Where to keep p12 file securely on App Engine?

Question

On App Engine, I need a p12 file to create signed URLs:

https://developers.google.com/storage/docs/accesscontrol#Signing-Strings

Google does not describe what are best practices about keeping this file.

Can I use the WEB-INF directory to store the file? It would then be part of the source code and kept together with the password to open it.
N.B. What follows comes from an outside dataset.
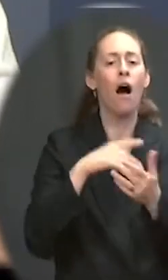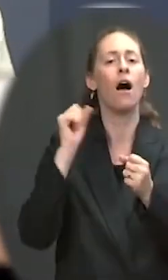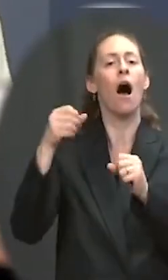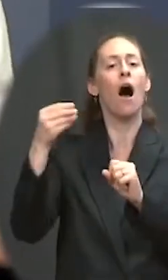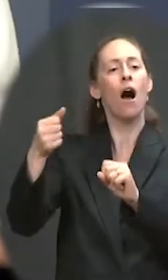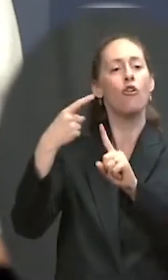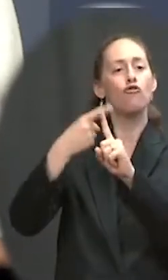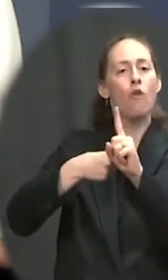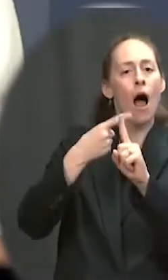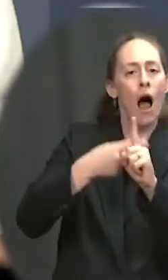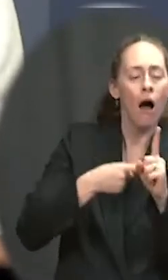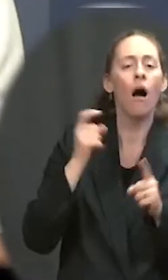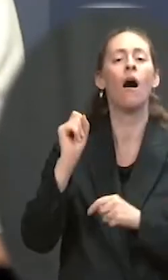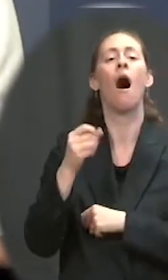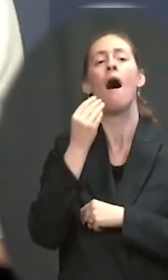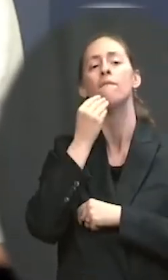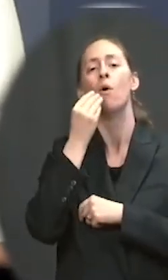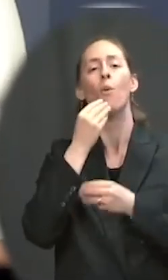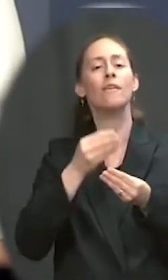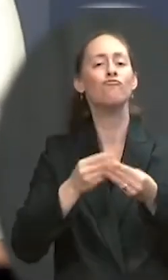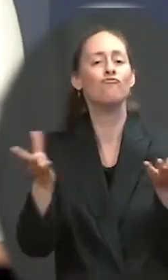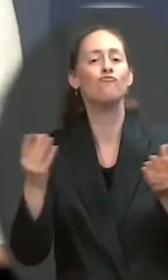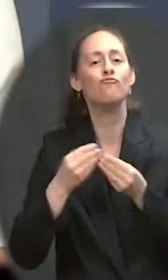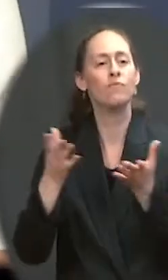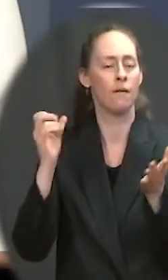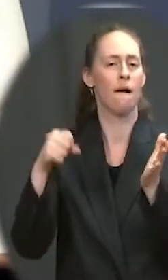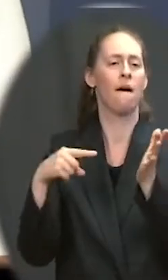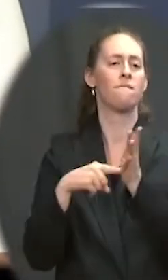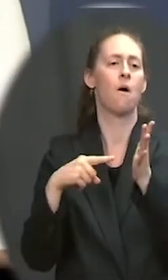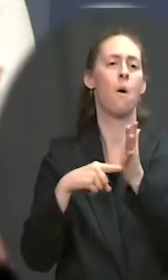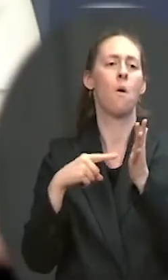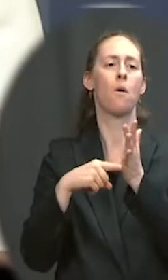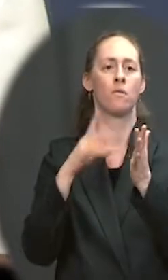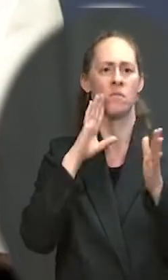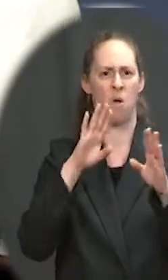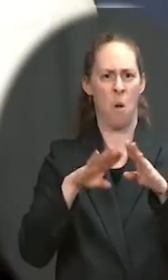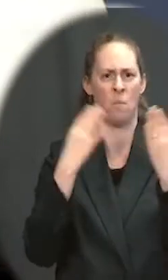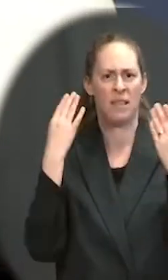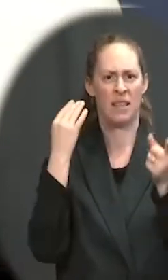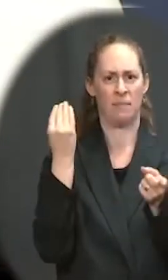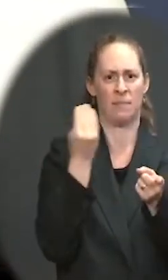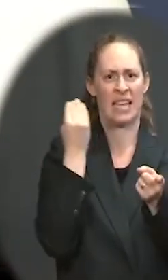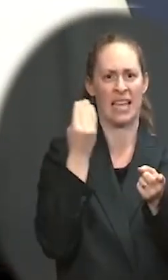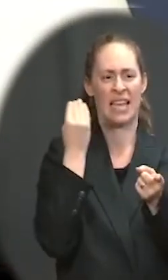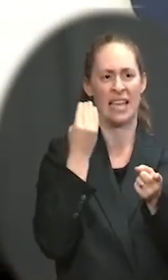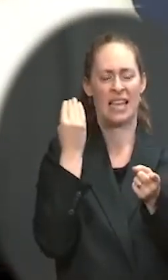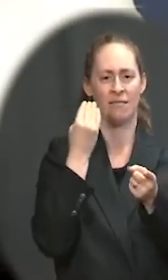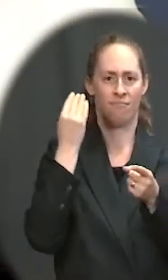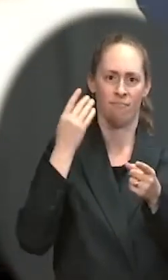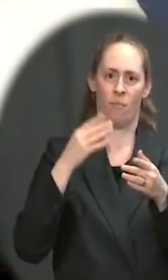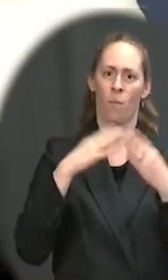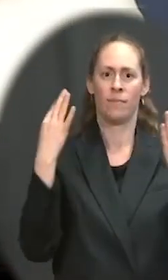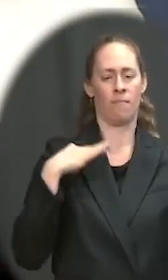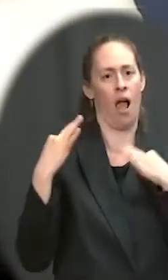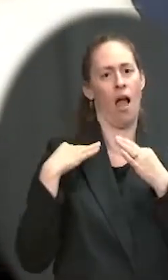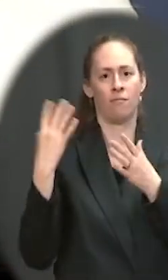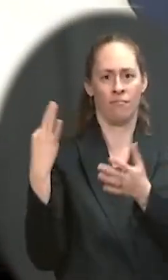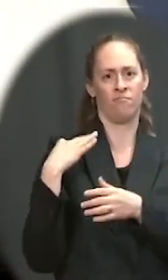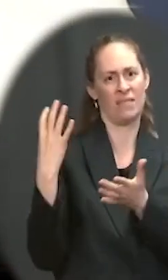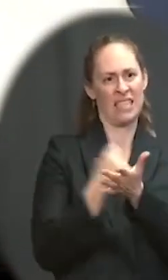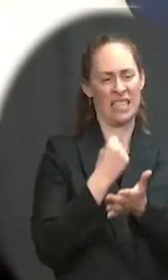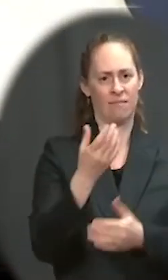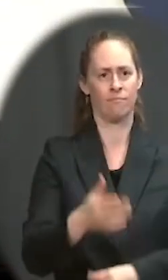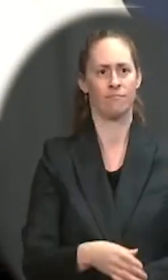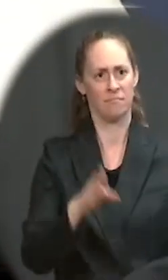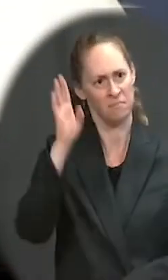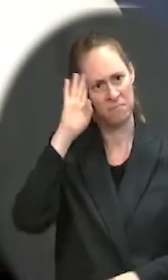Applications for the program opens up on Monday. And in just the first two days of the program, 186,200 restaurants, bars, and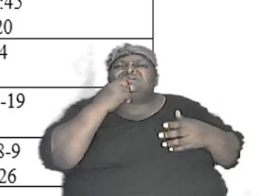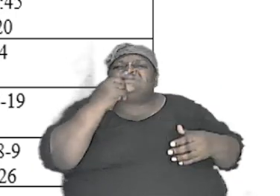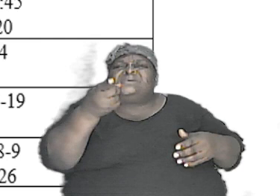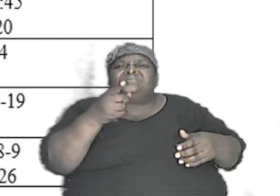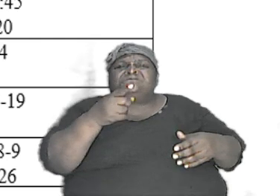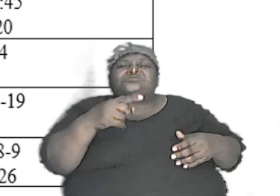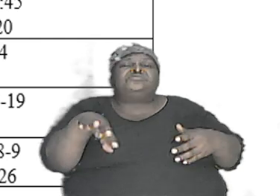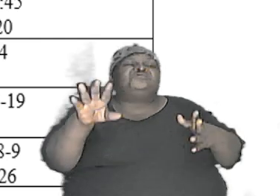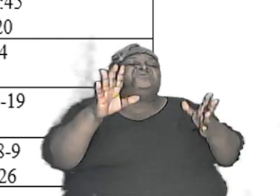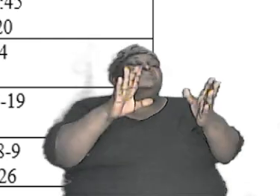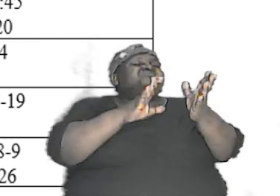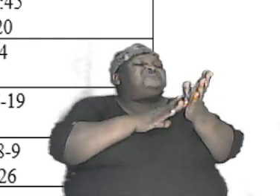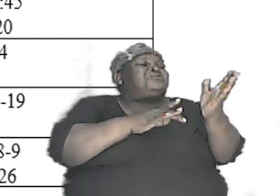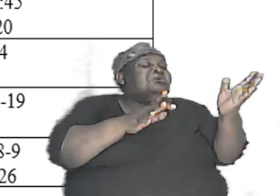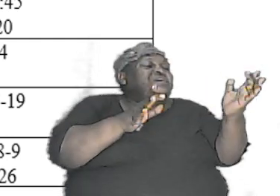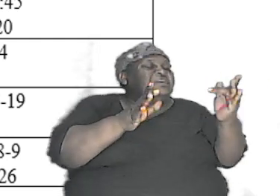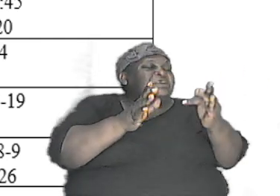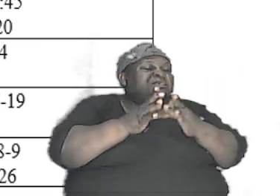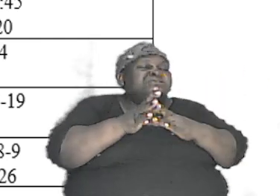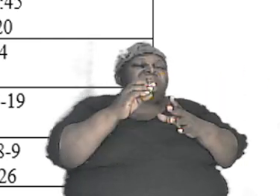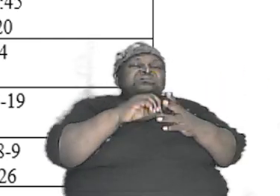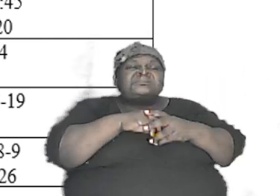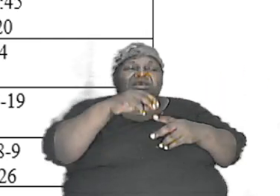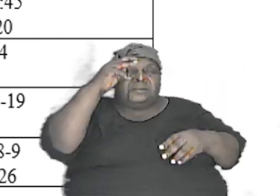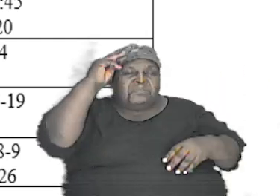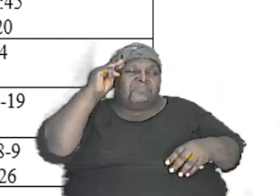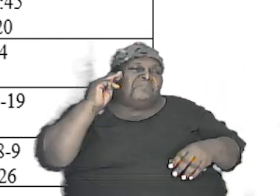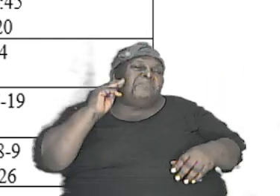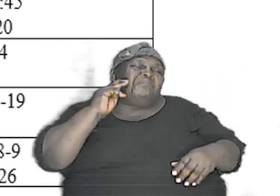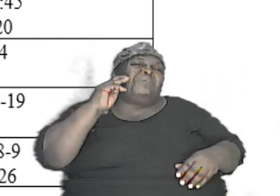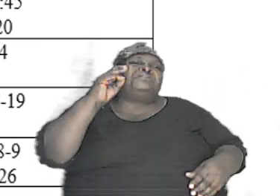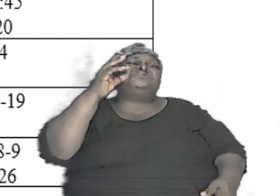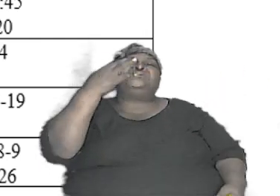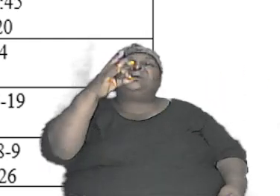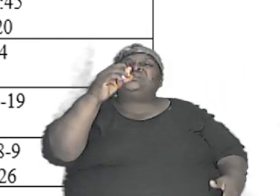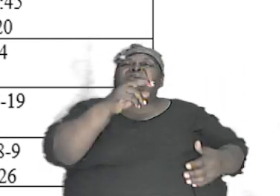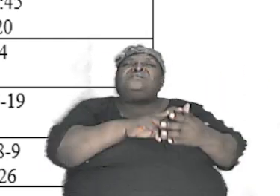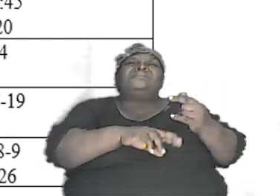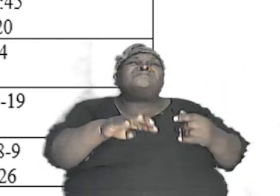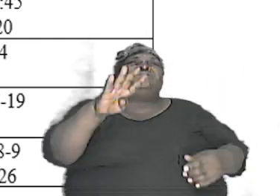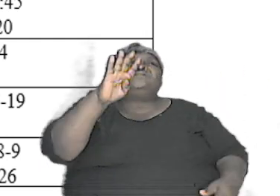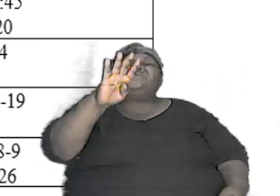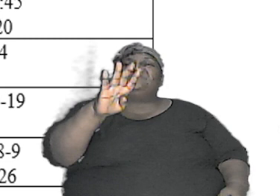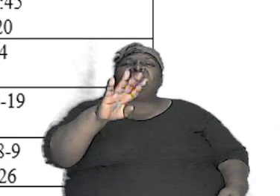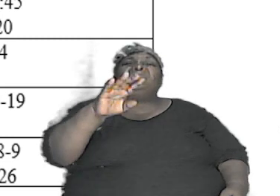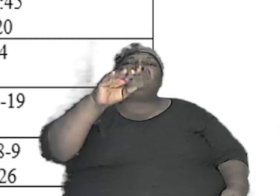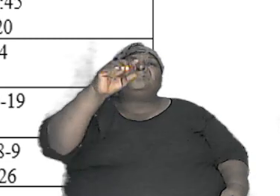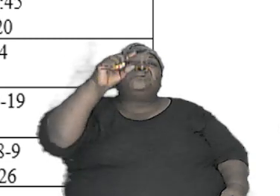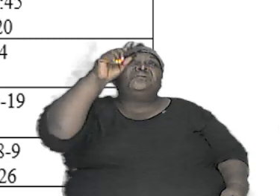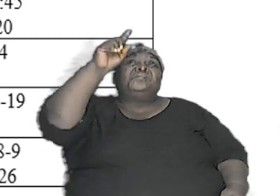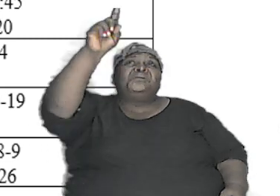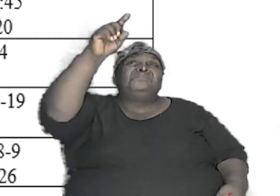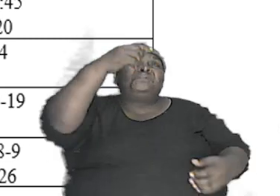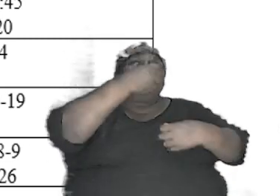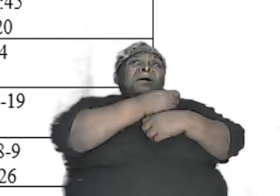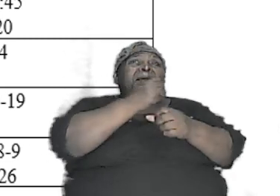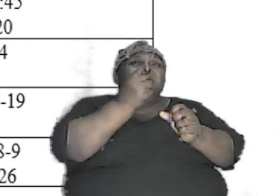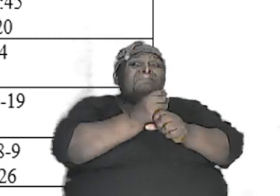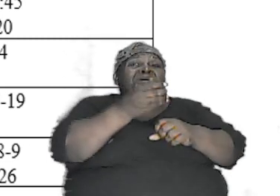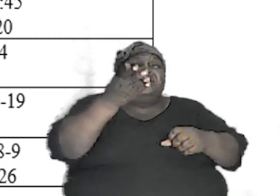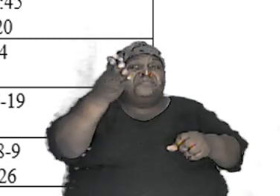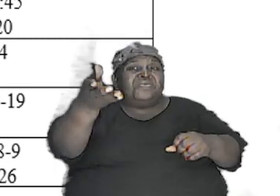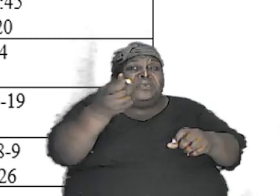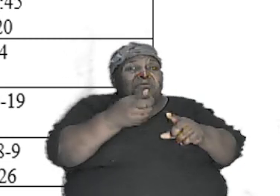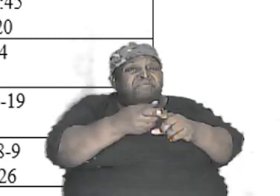Jesus in Matthew 19 and verse 4 declared that he that made them from the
What are best practices here? Or other approaches?

--

What about performance? Is it efficient to load the file over and over again? Does App Engine automatically cache the file across calls (on the same instance)? Or will I need to load the file once using a servlet and then keep it in a static variable somehow? Are there better ways to achieve this, like storing the file in a datastore record and then keep it in memcache? How secure would that approach be? Probably no good, right?

Answer 1

In App Engine specifically there are a number of unusual security limitations around File storage. I have found the best place to store resources securely is by using the bundle itself. If you're using the default Maven setup as produced by the appengine maven skeleton project this is as simple as placing the file inside of the appropriate resources directory

Once the p12 is in the correct location, you'll need to load it using the class loader's GetResourceAsStream function. Then when building the GoogleCredentials, don't use the documented setServiceAccountPrivateKeyFromP12File() function, but instead use the setServiceAccountPrivateKey() function and pass in the PrivateKey that you just constructed.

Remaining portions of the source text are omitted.